===== DATA TO USE =====

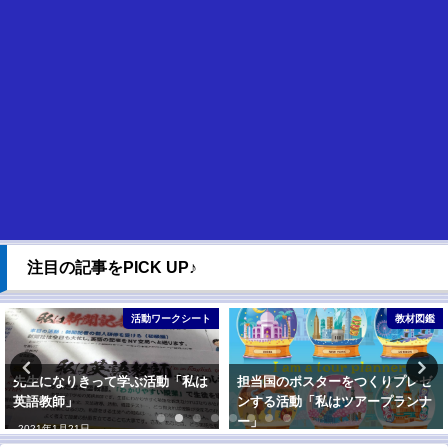
注目の記事をPICK UP♪
活動ワークシート
教材図鑑
先生になりきって学ぶ活動「私は
担当国のポスターをつくりプレゼ
英語教師」
ンする活動「私はツアープランナ
ー」
2021年1月21日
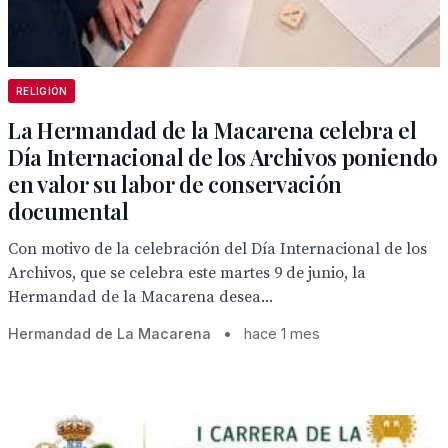
RELIGIÓN
La Hermandad de la Macarena celebra el
Día Internacional de los Archivos poniendo
en valor su labor de conservación
documental
Con motivo de la celebración del Día Internacional de los
Archivos, que se celebra este martes 9 de junio, la
Hermandad de la Macarena desea...
Hermandad de La Macarena
•
hace 1 mes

=====

- **WRITTEN TASK**
Reproduce every line of text from all of the data above word for word, leaving out the pictures.

- **WRITTEN REPLY**
注目の記事をPICK UP♪
活動ワークシート
教材図鑑
先生になりきって学ぶ活動「私は
担当国のポスターをつくりプレゼ
英語教師」
ンする活動「私はツアープランナ
ー」
2021年1月21日
RELIGIÓN
La Hermandad de la Macarena celebra el
Día Internacional de los Archivos poniendo
en valor su labor de conservación
documental
Con motivo de la celebración del Día Internacional de los
Archivos, que se celebra este martes 9 de junio, la
Hermandad de la Macarena desea...
Hermandad de La Macarena
•
hace 1 mes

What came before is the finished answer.